**ABOUT THIS TASK:** Count the lines of the listing below that contain the string "What", treating case as significant. Reply with the number alone.

**DATA TO USE:**
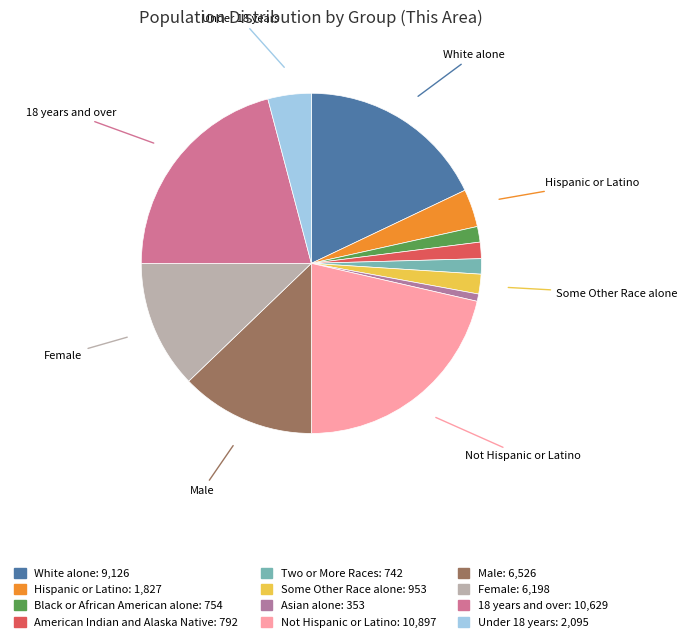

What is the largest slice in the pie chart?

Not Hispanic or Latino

==

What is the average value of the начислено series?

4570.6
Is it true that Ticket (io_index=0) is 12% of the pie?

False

**OUTPUT:** 2